As I did not read those books, I gleaned a lot from this 2006 cartoon movie. I would recommend this 75 minute movie as a history lesson. It was one for me. And here are some of the differences between the Marvel canon and from The Avengers and Ultimate Avengers: The Movie.

  • Dr. Bruce Banner and becoming the Hulk — originally Dr. Banner turned into the Hulk when a nuclear gamma bomb doused him in a huge amount of gamma radiation; but in the Ultimates he was attempting to recreate the Super Soldier Serum©.
  • Steve Rogers and becoming Captain America — this origin is consistent, it is the rebirth that differs. Originally the Avengers find Cap’n America in the late 1960’s, but now it is S.H.I.E.L.D. and his recovery is much later.

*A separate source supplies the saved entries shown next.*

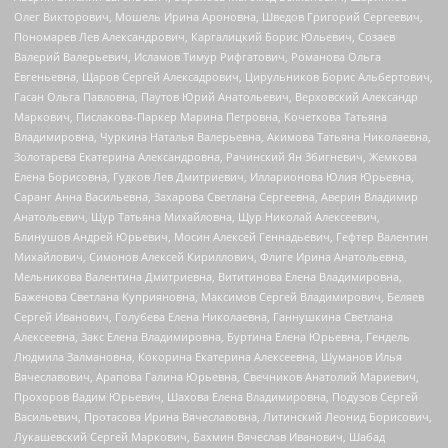
Олег Викторович, Мошель Ирина Ароновна, Шведов Григорий Сергеевич,
Пономарев Лев Александрович, Каргалицкий Борис Юльевич, Созаев
Валерий Валерьевич, Исламов Тимур Рифгатович, Романова Ольга
Евгеньевна, Щаров Сергей Алексадрович, Цирульников Борис Альбертович,
Гасан Ольга Павловна, Паутов Юрий Анатольевич, Верховский Александр
Маркович, Пислакова-Паркер Марина Петровна, Кочеткова Татьяна
Владимировна, Чуркина Наталья Валерьевна, Акимова Татьяна Николаевна,
Золотарева Екатерина Александровна, Рачинский Ян Збигневич, Жемкова
Елена Борисовна, Гудков Лев Дмитриевич, Илларионова Юлия Юрьевна,
Саранг Анна Васильевна, Захарова Светлана Сергеевна, Аверин Владимир
Анатольевич, Щур Татьяна Михайловна, Щур Николай Алексеевич,
Блинушов Андрей Юрьевич, Мосин Алексей Геннадьевич, Гефтер Валентин
Михайлович, Симонов Алексей Кириллович, Флиге Ирина Анатольевна,
Мельникова Валентина Дмитриевна, Вититинова Елена Владимировна,
Баженова Светлана Куприяновна, Максимов Сергей Владимирович, Беляев
Сергей Иванович, Голубева Елена Николаевна, Ганнушкина Светлана
Алексеевна, Закс Елена Владимировна, Буртина Елена Юрьевна, Гендель
Людмила Залмановна, Кокорина Екатерина Алексеевна, Шуманов Илья
Вячеславович, Арапова Галина Юрьевна, Свечников Анатолий Мариевич,
Прохоров Вадим Юрьевич, Шахова Елена Владимировна, Подузов Сергей
Васильевич, Протасова Ирина Вячеславовна, Литинский Леонид Борисович,
Лукашевский Сергей Маркович, Бахмин Вячеслав Иванович, Шабад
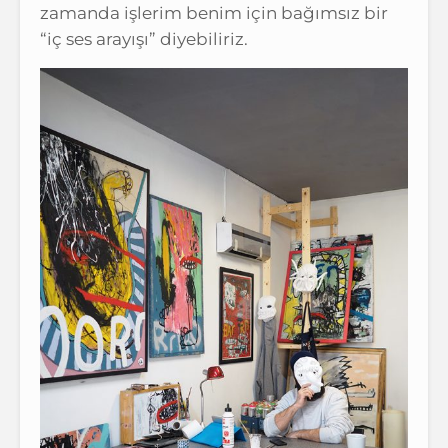
zamanda işlerim benim için bağımsız bir
“iç ses arayışı” diyebiliriz.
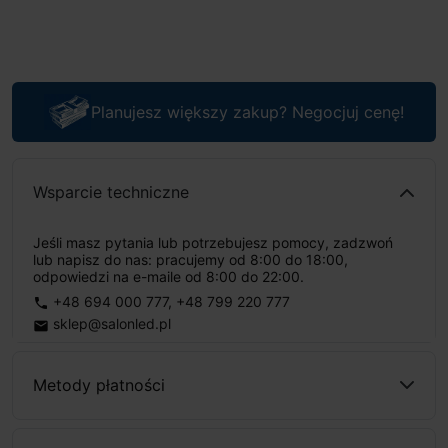
Planujesz większy zakup? Negocjuj cenę!
Wsparcie techniczne
Jeśli masz pytania lub potrzebujesz pomocy, zadzwoń
lub napisz do nas: pracujemy od 8:00 do 18:00,
odpowiedzi na e-maile od 8:00 do 22:00.
+48 694 000 777
,
+48 799 220 777
phone
sklep@salonled.pl
email
Metody płatności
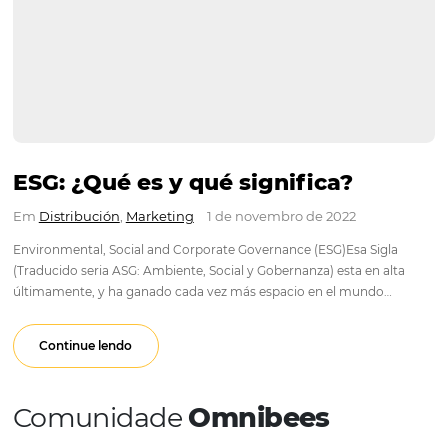
ESG: ¿Qué es y qué significa?
Em
Distribución
,
Marketing
1 de novembro de 2022
Environmental, Social and Corporate Governance (ESG)Esa Si
(Traducido seria ASG: Ambiente, Social y Gobernanza) esta en 
últimamente, y ha ganado cada vez más espacio en el mund
corporativo, ya que hace referencia a temas Ambientales, Soc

  • The Wasp and Ant Man, aka Giant Man — originally the Black Widow was a villain and the Wasp–Janet Van Dyne–was the only female founding member of the Avengers. She had a relationship with Hank Pym, who could initially only shrink down, but eventually learned to turn himself gigantic. Pym was the resident genius ahead of Iron Man, who kept his identity secret longer in the Marvel comics than in the Ultimates or in Iron Man.

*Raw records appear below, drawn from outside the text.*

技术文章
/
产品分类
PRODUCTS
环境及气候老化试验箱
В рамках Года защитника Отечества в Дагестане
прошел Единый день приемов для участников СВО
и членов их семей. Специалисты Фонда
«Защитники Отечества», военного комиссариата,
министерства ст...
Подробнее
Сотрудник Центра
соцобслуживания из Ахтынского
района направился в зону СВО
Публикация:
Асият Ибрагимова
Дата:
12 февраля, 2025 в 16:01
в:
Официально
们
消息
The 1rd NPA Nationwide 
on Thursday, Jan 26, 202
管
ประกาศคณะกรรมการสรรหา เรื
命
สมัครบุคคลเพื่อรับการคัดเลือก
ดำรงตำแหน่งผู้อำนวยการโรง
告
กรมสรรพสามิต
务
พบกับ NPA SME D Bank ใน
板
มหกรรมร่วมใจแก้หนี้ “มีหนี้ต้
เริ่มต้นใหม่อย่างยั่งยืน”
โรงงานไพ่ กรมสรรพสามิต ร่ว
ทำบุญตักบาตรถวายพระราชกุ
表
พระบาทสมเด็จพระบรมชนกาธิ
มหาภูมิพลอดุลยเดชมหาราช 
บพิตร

  • The formation of the Avengers — the Avengers were initially formed as a response to Loki…but there was no S.H.I.E.L.D. and Nick Fury had nothing to do with it. In the Ultimates Fury seems to have recruited them, as shown in live action movie as well. In fact, the Chitauri invade in both of these movies as well, but without Loki’s assistance in Ultimate Avengers: The Movie.
  • Back to the Black Widow — I guess at some time she did join S.H.I.E.L.D., but that was long after she joined the second iteration of the Avengers. Hawkeye, “Agent Barton” in Thor and The Avengers was also a reformed villain who aligned with Captain America when the original Avengers quit; but in the Ultimates Black Widow’s past is already behind her and she is a S.H.I.E.L.D. agent.
  • And lastly Thor — Thor gets his costume from Thor in the Ultimates universe, although Mjolnir—his hammer—looks unlike either the Marvel universe or movie versions. His origins on Earth differ in this movie, his movie, and in the original Marvel comics.
Thor trying to stop the Hulk, with Mjolnir's help.

Thor trying to stop the Hulk, with Mjolnir’s help.

As I said, this is a colorful, and at times enjoyable, history lesson. It could use an English accent for some narration, but otherwise this would have been a dream come true to watch in 9th grade history class.